THINGS TO DO:
1 - List the companies that the article on Roy Dearden's award says he worked for in Australia.
2 - Reproduce everything in the article on Roy Dearden's award from "Roy Dearden started" down to "forerunner to Kool-It.".
3 - According to the article on Roy Dearden's award, in what year did he start Salford Refrigeration?

PASSAGE TO READ:

--- --- ---

UK: With a career spanning nearly 60 years, Roy Dearden of Manchester-based Kool-it Services is this year’s recipient of the IoR Service Engineers’ Lifetime Achievement Award.
The award was one of a number of annual awards presented at the Institute of Refrigeration’s Annual Dinner on Thursday at the Grange St Paul’s Hotel, London.
Roy Dearden started in the trade in the late 1950s, working for the Lancashire agent for Temperature on applications from cellar cooling to large Versatemp air conditioning systems. Emigrating to Australia in the early 1960s, Roy worked for Westinghouse, Kelvinator and Frigidaire, servicing their full ranges of refrigeration and air conditioning systems. Returning to England in the late 1960s, he joined Lancashire Refrigeration as senior refrigeration engineer in charge of the cooling system for the world’s first transistorised computer at Manchester University. In 1972 he started Salford Refrigeration, a forerunner to Kool-It.
At the age of 72, Roy still enjoys being on the tools as a service engineer in the family business that now employs eight engineers. He still attends call-outs to the more technically challenging jobs.
He won a cash prize of £400 an engraved tankard and certificate donated by the Student of the Year Award.

--- --- ---

SUPPLIED MATERIAL:
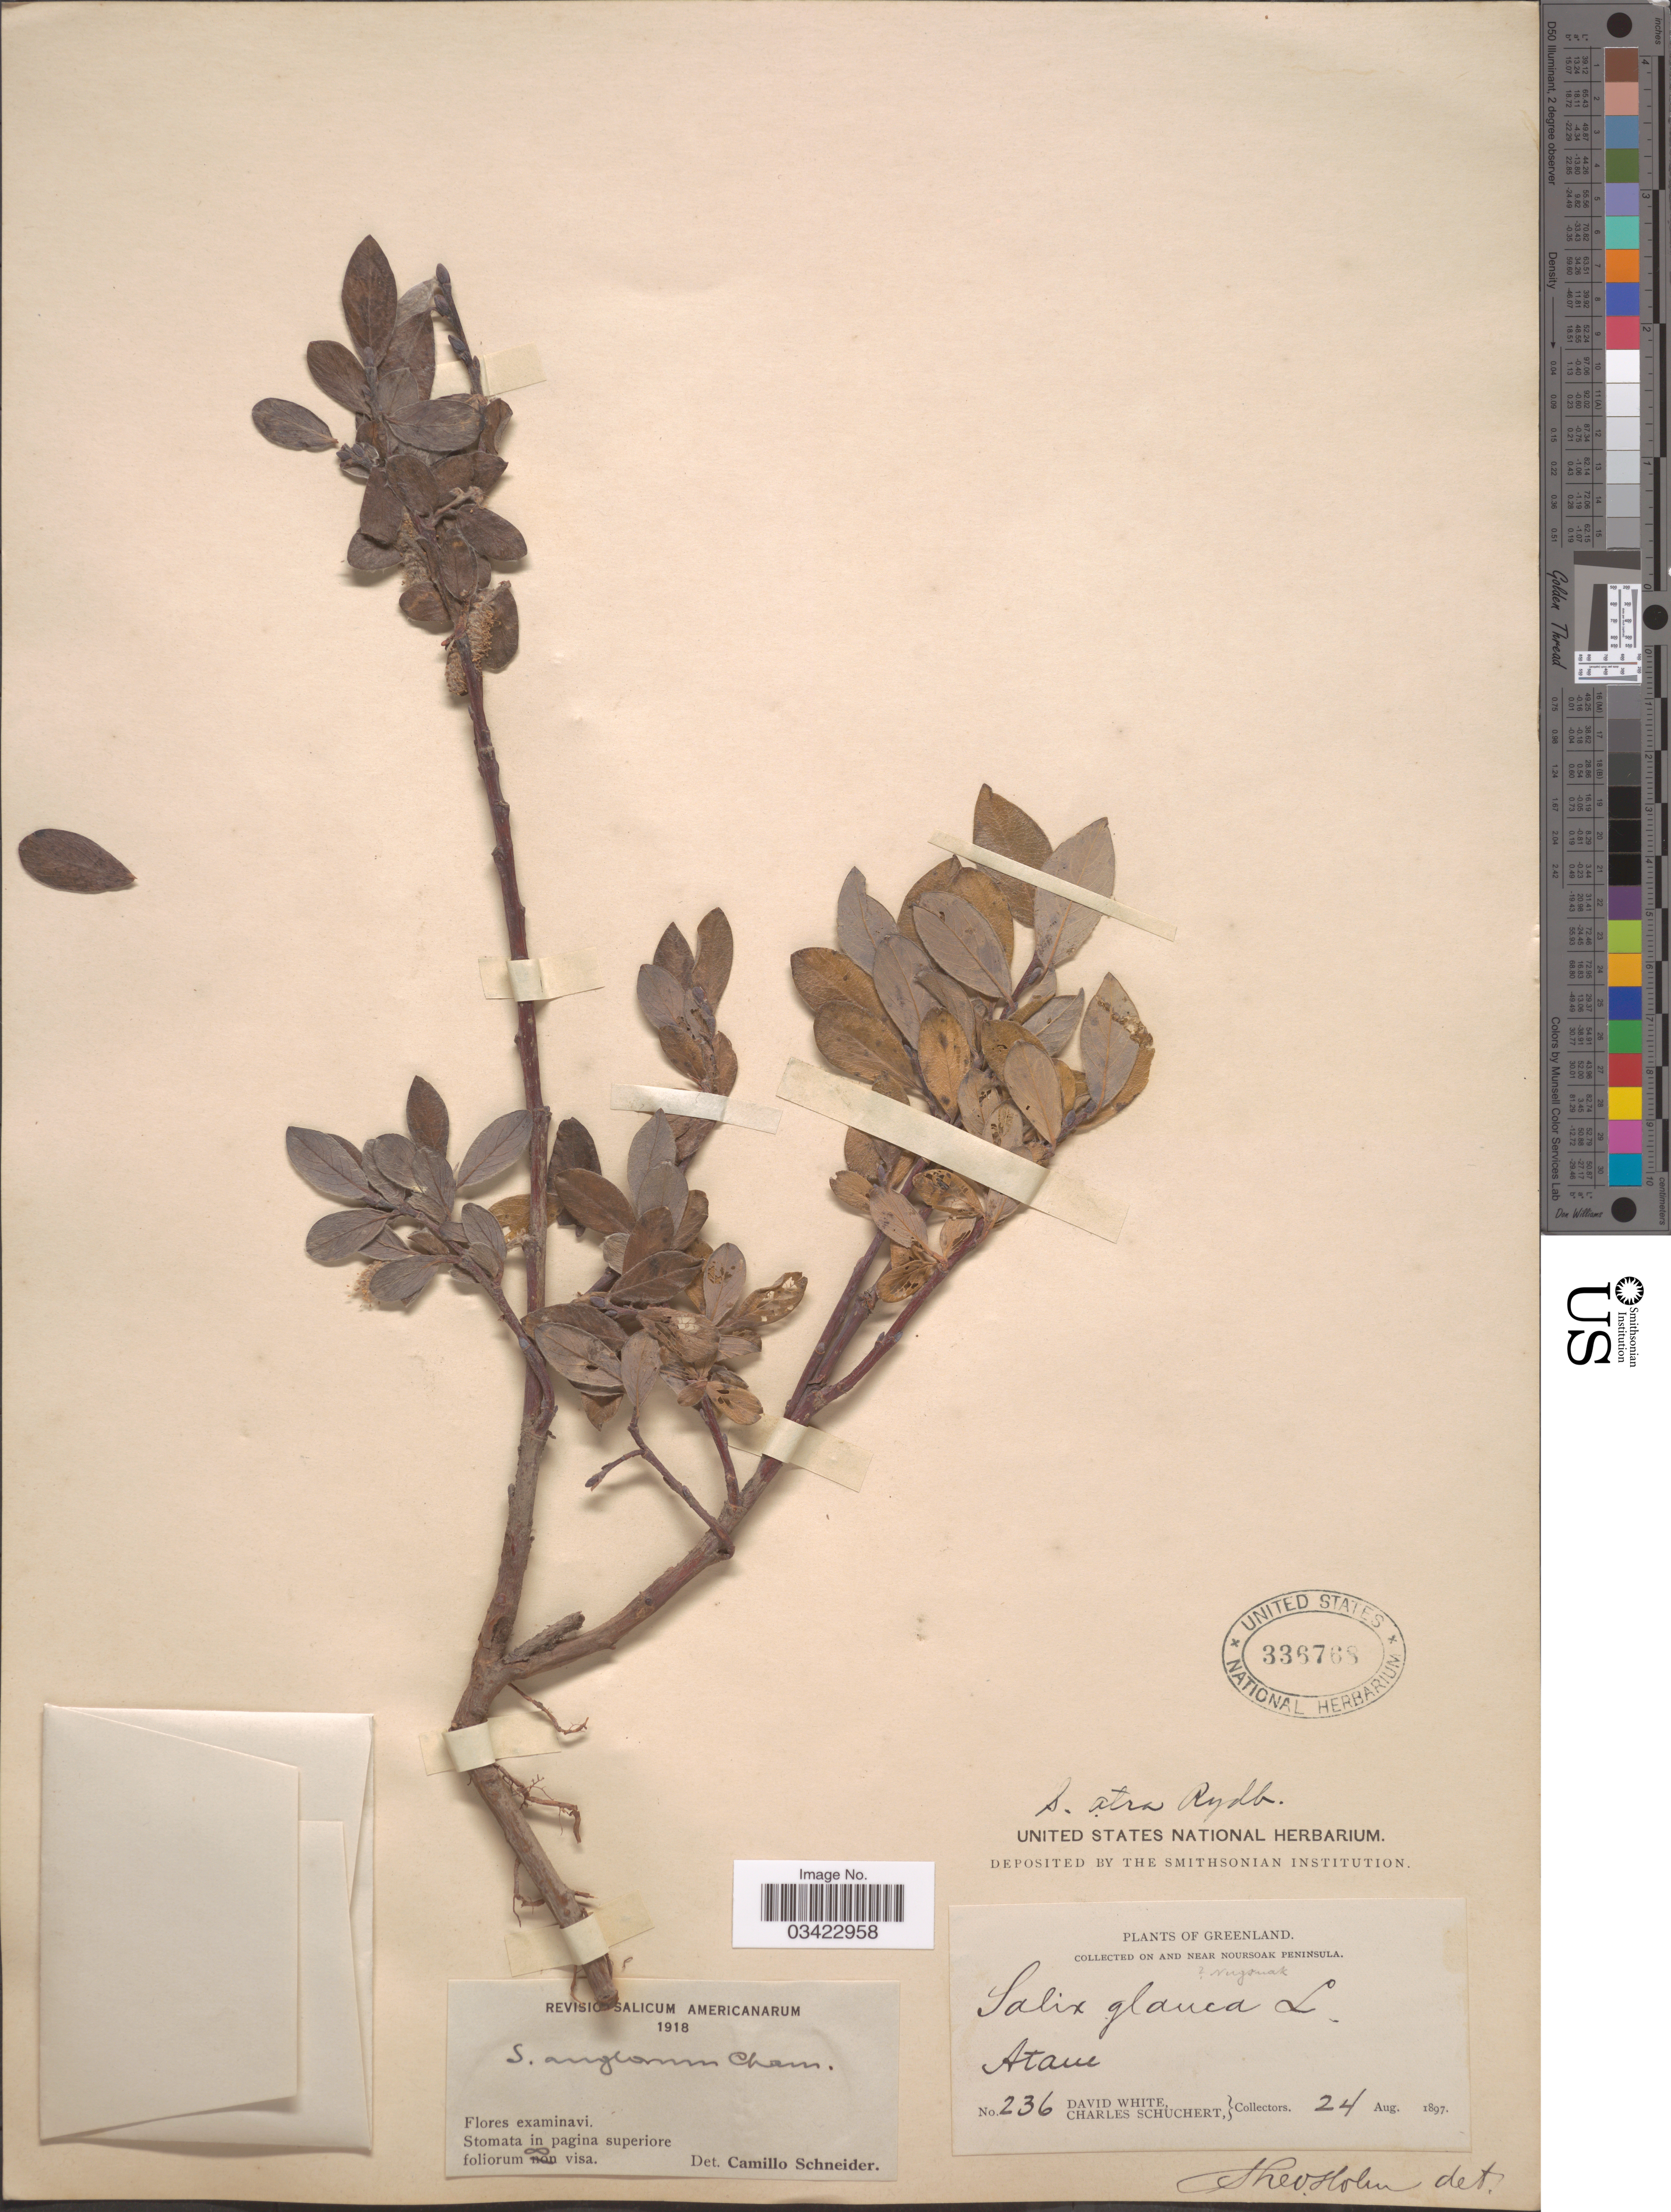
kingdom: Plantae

--- --- ---

SOLUTIONS BELOW:
1 - Westinghouse, Kelvinator, Frigidaire

2 -
Roy Dearden started in the trade in the late 1950s, working for the Lancashire agent for Temperature on applications from cellar cooling to large Versatemp air conditioning systems. Emigrating to Australia in the early 1960s, Roy worked for Westinghouse, Kelvinator and Frigidaire, servicing their full ranges of refrigeration and air conditioning systems. Returning to England in the late 1960s, he joined Lancashire Refrigeration as senior refrigeration engineer in charge of the cooling system for the world’s first transistorised computer at Manchester University. In 1972 he started Salford Refrigeration, a forerunner to Kool-It.

3 - 1972